At a hastily-arranged press briefing on Thursday (Oct 8), Singapore Asean Para Games Organising Committee (Sapgoc) chairman Lim Teck Yin said shuttle buses will be provided for athletes, while there will also be shuttle services for movement within the Kallang cluster.
"I won't be disappointed if the athletes don't take the train in the end," he said. "It's their choice and we must respect it."
He also said that Team Singapore athletes had not been briefed on the transport plan, as an announcement was planned at a joint training camp next month.
The Straits Times broke the news on Thursday that athletes and officials will use the MRT to shuttle between the Games Village at Marina Bay Sands and the Singapore Sports Hub in Kallang, where eight of the 15 sports on offer will be played. Mr Lim had told ST on Wednesday that the trains will be the "primary mode of transport for athletes and officials".
ST digital news editor Ernest Luis spoke with sports correspondent Sanjay Nair - who has covered the stories thus far - in an episode of a new series called Why It Matters.
All 3,000 athletes and officials from 11 countries will be housed at MBS. The hotel is linked to the Circle Line's Bayfront station, three stops away from the Stadium station.
Mr Lim, who is also chief executive officer of Sport Singapore, sought to dispel any notion that para athletes are treated unfairly vis-a-vis the able-bodied athletes who featured at the SEA Games in June.
He said: "I hope the public understands that we are not treating para athletes as second-class citizens.
"If anything, you will see from the facts that we are actually doing more as far as transport operations are concerned," he added.
In a meeting with Singapore Disability Sports Council (SDSC) officials last week, team managers were told that public trains would be the primary mode of transport for the biennial meet, which Singapore is hosting for the first time.
Mr Lim said the SDSC did not inform him about the briefing, which he added was "their own prerogative".
Full statement from Singapore Asean Para Games Organising Committee chairman Lim Teck Yin to The Straits Times on Wednesday
Unlike the SEA Games, all athletes and officials for the 8th ASEAN Para Games are housed in one location – the Games Village at the Marina Bay Sands. The Games Village and the Sports Hub are very well connected by the Circle Line (MRT) with only two stops between them, which means participants can travel faster than the shuttle buses. Beyond the easy accessibility, the organising committee wants to enable a spirit of inclusiveness where general commuters and the persons with disabilities will be part of one society sharing the common space. This was part of the overall concept of the Games from the start. The community with disabilities were consulted and they, as well as the ASEAN Para Sports Federation (APSF) and the Singapore Disability Sports Council (SDSC) welcomed the idea.

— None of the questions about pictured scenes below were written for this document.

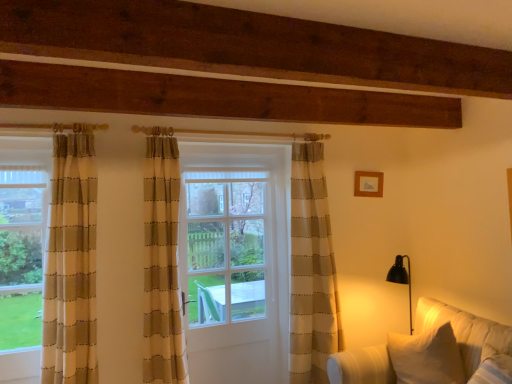
Question: Would you say white fabric couch at lower right is outside clear glass door at center?

Choices:
 (A) no
 (B) yes

Answer: (B)

Question: Are white fabric couch at lower right and clear glass door at center making contact?

Choices:
 (A) no
 (B) yes

Answer: (A)

Question: Is white fabric couch at lower right facing towards clear glass door at center?

Choices:
 (A) yes
 (B) no

Answer: (B)

Question: Considering the relative positions of white fabric couch at lower right and clear glass door at center in the image provided, is white fabric couch at lower right in front of clear glass door at center?

Choices:
 (A) no
 (B) yes

Answer: (B)

Question: Can you confirm if white fabric couch at lower right is wider than clear glass door at center?

Choices:
 (A) yes
 (B) no

Answer: (A)

Question: Is white fabric couch at lower right taller or shorter than clear glass door at center?

Choices:
 (A) short
 (B) tall

Answer: (A)

Question: From the image's perspective, is white fabric couch at lower right above or below clear glass door at center?

Choices:
 (A) below
 (B) above

Answer: (A)

Question: From a real-world perspective, relative to clear glass door at center, is white fabric couch at lower right vertically above or below?

Choices:
 (A) above
 (B) below

Answer: (B)

Question: Is white fabric couch at lower right wider or thinner than clear glass door at center?

Choices:
 (A) wide
 (B) thin

Answer: (A)

Question: Looking at their shapes, would you say wooden picture frame at upper right is wider or thinner than white fabric couch at lower right?

Choices:
 (A) wide
 (B) thin

Answer: (B)

Question: From the image's perspective, is wooden picture frame at upper right located above or below white fabric couch at lower right?

Choices:
 (A) above
 (B) below

Answer: (A)

Question: From a real-world perspective, is wooden picture frame at upper right above or below white fabric couch at lower right?

Choices:
 (A) above
 (B) below

Answer: (A)

Question: Does point (377, 185) appear closer or farther from the camera than point (432, 314)?

Choices:
 (A) farther
 (B) closer

Answer: (A)

Question: Considering their positions, is clear glass door at center located in front of or behind white fabric couch at lower right?

Choices:
 (A) behind
 (B) front

Answer: (A)

Question: From a real-world perspective, relative to white fabric couch at lower right, is clear glass door at center vertically above or below?

Choices:
 (A) below
 (B) above

Answer: (B)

We have made the Circle Line (MRT) between Bayfront and Stadium stations as the primary mode of transport for the athletes and officials as it allows athletes and officials a seamless journey to and from the Sports Hub. For those who are unable to take the Circle Line (MRT), we will provide adequate buses to bring them to the Sports Hub. Designated buses will also be provided for all other competition venues.

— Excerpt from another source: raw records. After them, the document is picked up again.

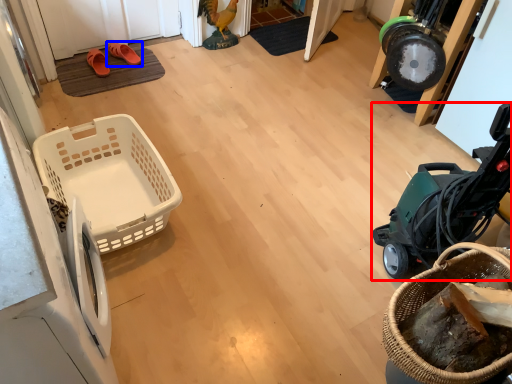
Question: Which point is further to the camera, baby carriage (highlighted by a red box) or footwear (highlighted by a blue box)?

Choices:
 (A) baby carriage
 (B) footwear

Answer: (B)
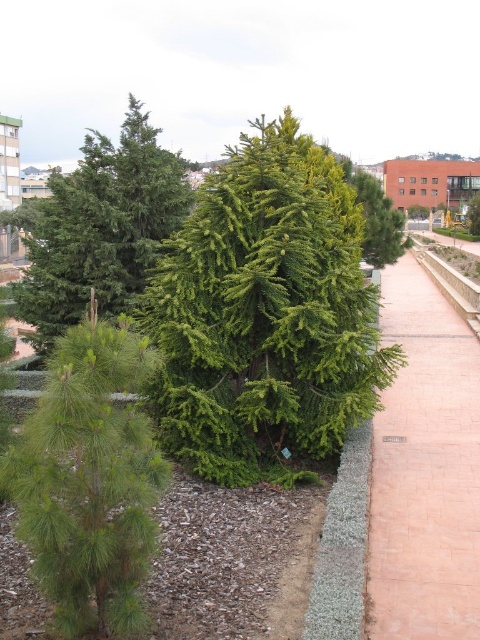
Based on the photo, you are a gardener planning to plant a new tree that requires a space of 3 meters in width. Based on the scene, can the green leafy tree at center and the pink brick pavement at right accommodate this requirement?

The green leafy tree at center has a lesser width compared to the pink brick pavement at right. Since the tree is narrower than the pavement, the pink brick pavement at right can accommodate the 3 meters width requirement, but the green leafy tree at center may not have enough space.

You are standing at the origin point of the coordinate system in the landscaped area. You want to walk towards the green leafy tree at center. In which direction should you head?

You should head towards the direction of the green leafy tree at center located at coordinate point (264, 316), which is slightly to the right and forward from your current position at the origin.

We also provide athletes CEPAS cards with stored value. For athletes who take the Circle Line (MRT), there will be chaperones accompanying athletes right up to their competition venue. The organising committee will be working closely with all partners to create a safe and enjoyable journey for the athletes, officials and the other commuters.
We also hope that these commuters will take this opportunity to meet and cheer our athletes, and encourage them to give their best for Singapore.
The unconventional transport arrangement sparked criticism online, with many worried that athletes with disabilities will be jostling for spots on the train with other commuters, especially during rush hour.
Speaking during a visit to the Singapore Land Authority earlier on Thursday, Culture, Community and Youth Minister Grace Fu said that the welfare of athletes and officials is the "top concern", while noting that the important message of the APG is "inclusiveness, how do we bring the Games, and how do we bring the athletes to the bigger community".
Ms Fu added: "I think having the athletes incorporated in our public transport system, having our volunteers help them in getting to the venues, actually would show the spirit of the Games to its fullest.
"I'd like to work with the associations better and also have a discussion with the athletes."
Jalan Besar GRC MP and president of the Autism Resource Centre Denise Phua said: "We should be proud of our athletes with special needs and they should be seen and heard in public. Hence, the idea to have them travel in public where appropriate.
"However, we need to be athlete-centred as well and if they choose or need specially arranged transport, they can exercise the choice to do so.
"After putting in so much investments in the Asean Para Games, and led by a minister (no less), it is unlikely that the organisers would make decisions that are not inclusive or inconsiderate of the needs of the special athletes."